# [ACTIVITY]
Collect all lines from the records below that include the word "Bengali".

# [AVAILABLE DATA]
#####
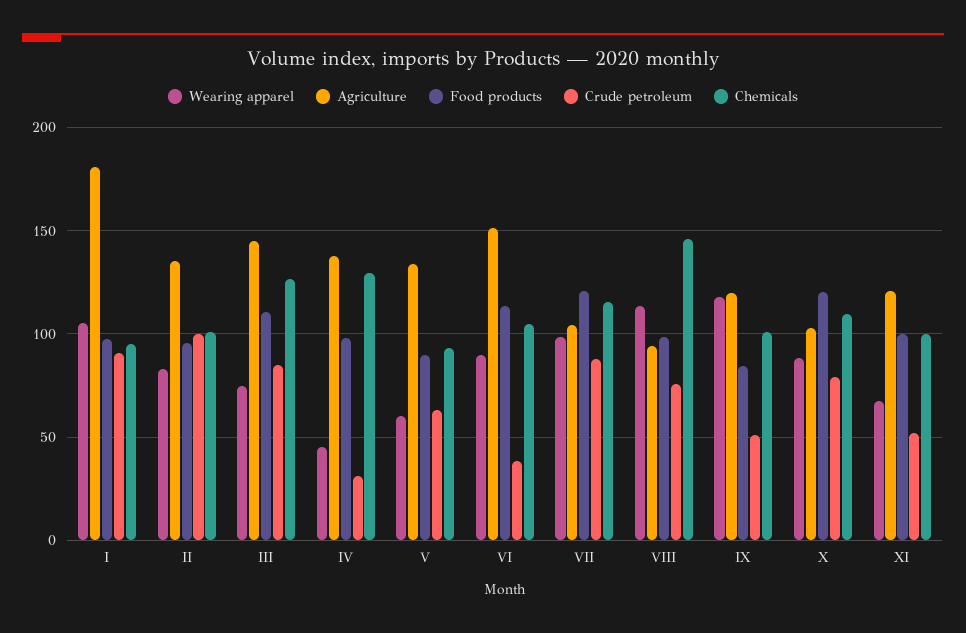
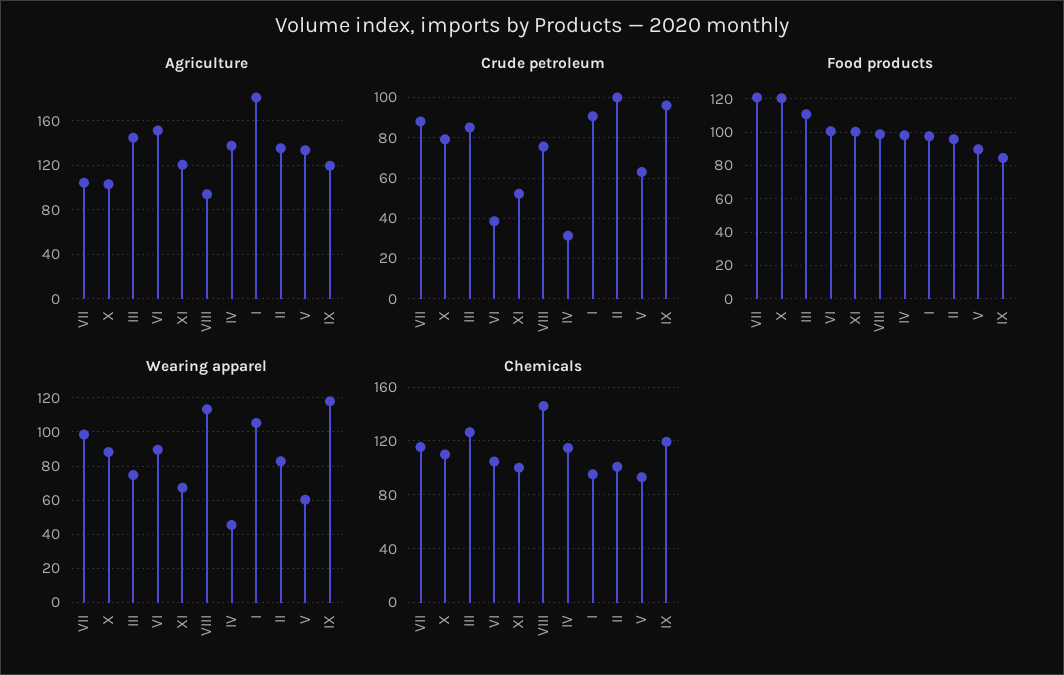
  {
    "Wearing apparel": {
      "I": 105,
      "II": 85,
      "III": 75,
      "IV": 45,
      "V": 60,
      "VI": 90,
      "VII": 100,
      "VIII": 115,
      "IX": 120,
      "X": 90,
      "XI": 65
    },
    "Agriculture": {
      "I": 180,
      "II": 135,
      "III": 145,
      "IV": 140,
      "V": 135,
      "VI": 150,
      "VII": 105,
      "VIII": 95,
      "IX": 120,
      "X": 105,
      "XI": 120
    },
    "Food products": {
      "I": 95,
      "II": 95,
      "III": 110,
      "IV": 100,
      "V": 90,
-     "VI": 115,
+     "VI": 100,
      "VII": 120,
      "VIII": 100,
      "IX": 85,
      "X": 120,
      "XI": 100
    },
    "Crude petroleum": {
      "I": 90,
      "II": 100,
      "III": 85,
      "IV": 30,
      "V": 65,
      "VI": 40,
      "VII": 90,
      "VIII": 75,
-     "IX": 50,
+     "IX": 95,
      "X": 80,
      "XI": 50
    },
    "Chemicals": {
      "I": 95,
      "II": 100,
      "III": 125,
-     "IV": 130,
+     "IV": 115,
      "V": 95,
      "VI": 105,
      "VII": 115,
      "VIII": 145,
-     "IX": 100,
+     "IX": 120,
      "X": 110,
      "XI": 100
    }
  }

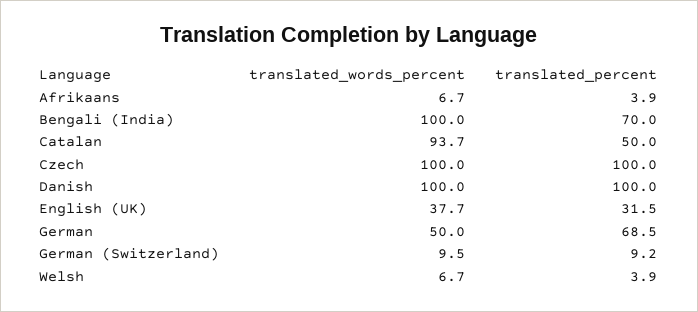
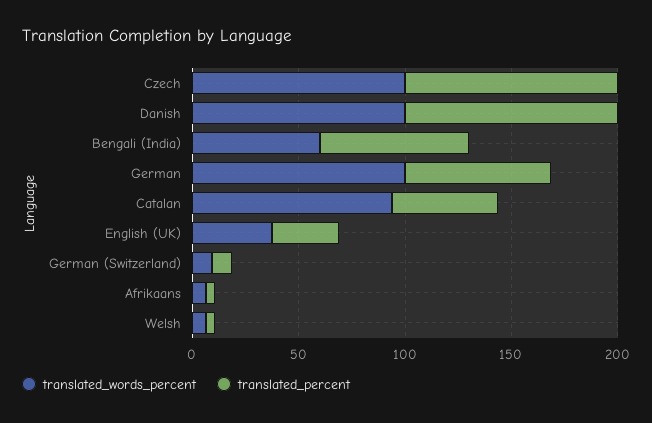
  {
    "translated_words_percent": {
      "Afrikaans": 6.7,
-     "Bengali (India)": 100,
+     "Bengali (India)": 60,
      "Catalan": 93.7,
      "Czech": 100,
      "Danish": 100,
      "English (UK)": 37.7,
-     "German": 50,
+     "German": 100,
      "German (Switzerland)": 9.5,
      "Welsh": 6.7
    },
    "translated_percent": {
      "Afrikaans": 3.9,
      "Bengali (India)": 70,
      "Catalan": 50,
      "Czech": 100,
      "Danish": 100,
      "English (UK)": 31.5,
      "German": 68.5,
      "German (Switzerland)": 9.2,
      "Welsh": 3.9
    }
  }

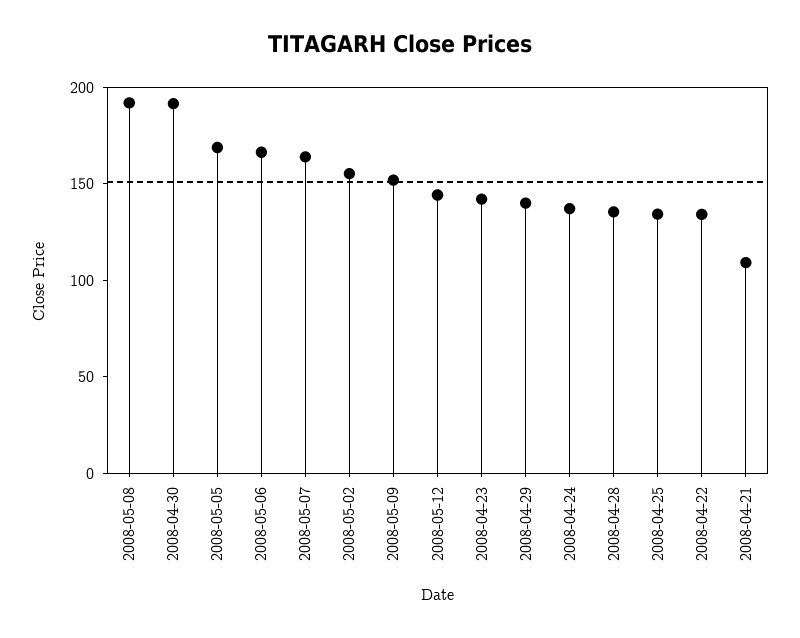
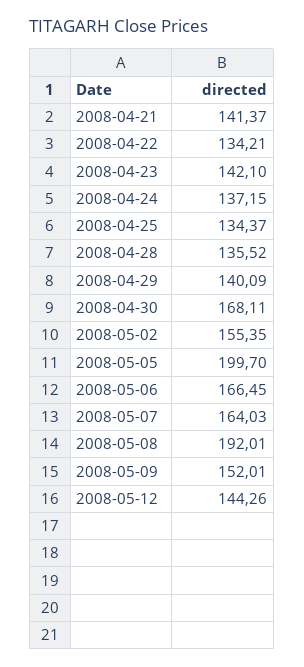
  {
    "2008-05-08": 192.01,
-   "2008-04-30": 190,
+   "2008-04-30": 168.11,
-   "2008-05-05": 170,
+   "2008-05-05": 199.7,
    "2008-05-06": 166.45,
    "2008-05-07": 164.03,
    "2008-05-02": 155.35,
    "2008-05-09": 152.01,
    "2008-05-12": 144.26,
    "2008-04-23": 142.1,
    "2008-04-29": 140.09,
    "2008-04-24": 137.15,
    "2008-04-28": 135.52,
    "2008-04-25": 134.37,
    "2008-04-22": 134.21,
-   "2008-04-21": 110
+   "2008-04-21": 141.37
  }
#####
# [RESPONSE BELOW]
-     "Bengali (India)": 100,
+     "Bengali (India)": 60,
      "Bengali (India)": 70,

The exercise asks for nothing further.